La escena parece extraída de una serie de ficción: un capo del narcotráfico, detenido y en proceso judicial en otro país, ofrece colaborar con la justicia extranjera. A cambio, una de sus condiciones fue trasladar a 17 de sus familiares —sin sobresaltos, sin esposas ni mandatos judiciales— a territorio estadounidense.

No fueron detenidos por autoridades mexicanas porque, oficialmente, “no tienen cuentas pendientes con la justicia”. Así se consumó la reciente entrega de 17 familiares de Ovidio Guzmán López, alias “El Ratón”, al FBI en San Ysidro, California. Una mudanza pactada, ordenada, limpia, y en mi opinión personal, absolutamente escandalosa.

¿Qué sabe Ovidio Guzmán que le permitió no solo negociar una muy probable reducción de su sentencia, sino garantizar el blindaje logístico y político para su círculo familiar más cercano? ¿Qué tan valiosa es la información que tiene en sus manos para que el Departamento de Justicia de Estados Unidos reciba a su familia con alfombra roja?

Las respuestas incomodan, no porque no las sepamos, sino porque preferimos no mirar de frente lo que revelan: que el sistema de justicia mexicano es ya un actor irrelevante en la disputa de poder entre facciones del crimen organizado; que muchas de nuestras instituciones no solo han perdido el monopolio de la fuerza, sino también el del juicio.

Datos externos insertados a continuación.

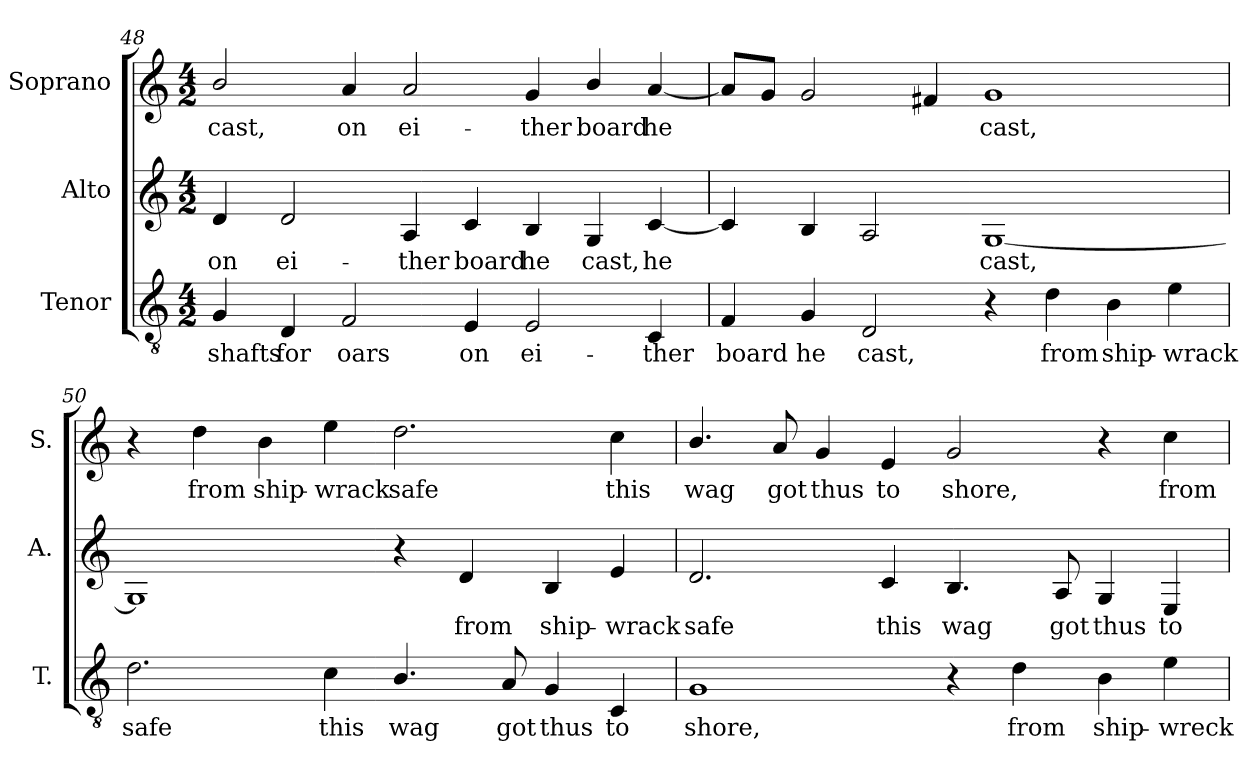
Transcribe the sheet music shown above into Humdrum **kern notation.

**kern	**text	**kern	**text	**kern	**text
*part3	*part3	*part2	*part2	*part1	*part1
*staff3	*staff3	*staff2	*staff2	*staff1	*staff1
*I"Tenor	*	*I"Alto	*	*I"Soprano	*
*I'T.	*	*I'A.	*	*I'S.	*
!!LO:LB:g=z
*clefGv2	*	*clefG2	*	*clefG2	*
*ITrd7c12	*	*	*	*	*
*k[]	*	*k[]	*	*k[]	*
*C:	*	*C:	*	*C:	*
*M4/2	*	*M4/2	*	*M4/2	*
=48	=48	=48	=48	=48	=48
!	!LO:LY:b:color=#000000	!	!	!	!
!	!	!	!LO:LY:b:color=#000000	!	!
!	!	!	!	!	!LO:LY:b:color=#000000
4GGi/	shafts	4di/	on	2bi/	cast,
!	!LO:LY:b:color=#000000	!	!	!	!
!	!	!	!LO:LY:b:color=#000000	!	!
4DDi/	for	2di/	ei-	.	.
!	!LO:LY:b:color=#000000	!	!	!	!
!	!	!	!	!	!LO:LY:b:color=#000000
2FFi/	oars	.	.	4ai/	on
!	!	!	!LO:LY:b:color=#000000	!	!
!	!	!	!	!	!LO:LY:b:color=#000000
.	.	4Ai/	-ther	2ai/	ei-
!	!LO:LY:b:color=#000000	!	!	!	!
!	!	!	!LO:LY:b:color=#000000	!	!
4EEi/	on	4ci/	board	.	.
!	!LO:LY:b:color=#000000	!	!	!	!
!	!	!	!LO:LY:b:color=#000000	!	!
!	!	!	!	!	!LO:LY:b:color=#000000
2EEi/	ei-	4Bi/	he	4gi/	-ther
!	!	!	!LO:LY:b:color=#000000	!	!
!	!	!	!	!	!LO:LY:b:color=#000000
.	.	4Gi/	cast,	4bi/	board
!	!LO:LY:b:color=#000000	!	!	!	!
!	!	!	!LO:LY:b:color=#000000	!	!
!	!	!	!	!	!LO:LY:b:color=#000000
4CCi/	-ther	[4ci/	he	[4ai/	he
=49	=49	=49	=49	=49	=49
!	!LO:LY:b:color=#000000	!	!	!	!
4FFi/	board	4ci/]	.	8ai/L]	.
.	.	.	.	8gi/J	.
!	!LO:LY:b:color=#000000	!	!	!	!
4GGi/	he	4Bi/	.	2gi/	.
!	!LO:LY:b:color=#000000	!	!	!	!
2DDi/	cast,	2Ai/	.	.	.
.	.	.	.	4f#Xi/	.
!	!	!	!LO:LY:b:color=#000000	!	!
!	!	!	!	!	!LO:LY:b:color=#000000
4r	.	[1Gi	cast,	1gi	cast,
!	!LO:LY:b:color=#000000	!	!	!	!
4Di\	from	.	.	.	.
!	!LO:LY:b:color=#000000	!	!	!	!
4BBi\	ship-	.	.	.	.
!	!LO:LY:b:color=#000000	!	!	!	!
4Ei\	-wrack	.	.	.	.
=50	=50	=50	=50	=50	=50
!	!LO:LY:b:color=#000000	!	!	!	!
2.Di\	safe	1Gi]	.	4r	.
!	!	!	!	!	!LO:LY:b:color=#000000
.	.	.	.	4ddi\	from
!	!	!	!	!	!LO:LY:b:color=#000000
.	.	.	.	4bi\	ship-
!	!LO:LY:b:color=#000000	!	!	!	!
!	!	!	!	!	!LO:LY:b:color=#000000
4Ci\	this	.	.	4eei\	-wrack
!	!LO:LY:b:color=#000000	!	!	!	!
!	!	!	!	!	!LO:LY:b:color=#000000
4.BBi/	wag	4r	.	2.ddi\	safe
!	!	!	!LO:LY:b:color=#000000	!	!
.	.	4di/	from	.	.
!	!LO:LY:b:color=#000000	!	!	!	!
8AAi/	got	.	.	.	.
!	!LO:LY:b:color=#000000	!	!	!	!
!	!	!	!LO:LY:b:color=#000000	!	!
4GGi/	thus	4Bi/	ship-	.	.
!	!LO:LY:b:color=#000000	!	!	!	!
!	!	!	!LO:LY:b:color=#000000	!	!
!	!	!	!	!	!LO:LY:b:color=#000000
4CCi/	to	4ei/	-wrack	4cci\	this
!!LO:PB:g=z
=51	=51	=51	=51	=51	=51
!	!LO:LY:b:color=#000000	!	!	!	!
!	!	!	!LO:LY:b:color=#000000	!	!
!	!	!	!	!	!LO:LY:b:color=#000000
1GGi	shore,	2.di/	safe	4.bi/	wag
!	!	!	!	!	!LO:LY:b:color=#000000
.	.	.	.	8ai/	got
!	!	!	!	!	!LO:LY:b:color=#000000
.	.	.	.	4gi/	thus
!	!	!	!LO:LY:b:color=#000000	!	!
!	!	!	!	!	!LO:LY:b:color=#000000
.	.	4ci/	this	4ei/	to
!	!	!	!LO:LY:b:color=#000000	!	!
!	!	!	!	!	!LO:LY:b:color=#000000
4r	.	4.Bi/	wag	2gi/	shore,
!	!LO:LY:b:color=#000000	!	!	!	!
4Di\	from	.	.	.	.
!	!	!	!LO:LY:b:color=#000000	!	!
.	.	8Ai/	got	.	.
!	!LO:LY:b:color=#000000	!	!	!	!
!	!	!	!LO:LY:b:color=#000000	!	!
4BBi\	ship-	4Gi/	thus	4r	.
!	!LO:LY:b:color=#000000	!	!	!	!
!	!	!	!LO:LY:b:color=#000000	!	!
!	!	!	!	!	!LO:LY:b:color=#000000
4Ei\	-wreck	4Ei/	to	4cci\	from
=	=	=	=	=	=
*-	*-	*-	*-	*-	*-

La estrategia es clara. Premiar la colaboración de un bloque criminal a cambio de información útil para intereses de cualquier otra clase. A Ovidio se le ofrece una negociación, a “Los Mayos” se les acusa de terrorismo. El mensaje no puede ser más claro: si te portas bien con nosotros, puedes negociar; si no, te desmantelaremos.

El gobierno de Trump (al igual que los de sus antecesores) entiende que los pactos con el narco no pasan por la moral, sino por la utilidad.

En este contexto, sorprende que la presidenta Claudia Sheinbaum exija explicaciones y que abiertamente diga en su conferencia mañanera que no sabía nada al respecto. México, una vez más, optó por mirar hacia otro lado.

El problema no es solo la asimetría jurídica entre ambos países. Es la comodidad con la que permitimos que sea otro el que administre nuestra justicia. Durante años, los casos de alto perfil han terminado en cortes estadounidenses: García Luna, El Chapo, Cienfuegos (aunque lo regresamos), Caro Quintero, ahora Ovidio, y falta su hermano Joaquín y su padrino “El Mayo” Zambada.

El mensaje es brutal: el sistema mexicano no tiene ni la capacidad, ni la voluntad, ni el interés de procesar a sus propios monstruos.

Hay otro ángulo igualmente perturbador. Si Estados Unidos pudo facilitar la entrada de 17 personas relacionadas de alguna forma con una organización criminal sin mayor fricción, ¿qué pasaría si quisiera hacer lo mismo, pero en sentido contrario?, ¿podría deportar a testigos incómodos o filtrar información sesgada?, ¿cuánto pesa nuestra “amistad” cuando se trata de intereses estratégicos al norte del río Bravo?

Volvamos a la pregunta inicial: ¿De qué tamaño es la información que Ovidio está ofreciendo? Yo pensaría que lo suficiente como para comprometer estructuras completas de lavado de dinero, rutas de trasiego y —lo más sensible— nombres de cómplices gubernamentales activos y retirados en México e inclusive, América Latina.

La justicia estadounidense no regala nada. Si ofrece impunidad (selectiva), es porque va a recibir algo con un valor mucho mayor.

En resumen: no estamos viendo solo una negociación judicial, sino un reacomodo geopolítico dentro del crimen organizado. Y México, como tristemente se ha vuelto costumbre, está siendo un simple espectador.

POSTDATA – El caso contra Genaro García Luna, exsecretario de Seguridad Pública, fue construido a base de criminales convictos convertidos en testigos cooperantes. No se necesitaron pruebas o evidencias documentales, solo voces dispuestas a hablar. Ese precedente ya está escrito con tinta indeleble en los tribunales de Estados Unidos. La siguiente acusación de alto perfil en México no dependerá de expedientes, sino de testimonios y conveniencias.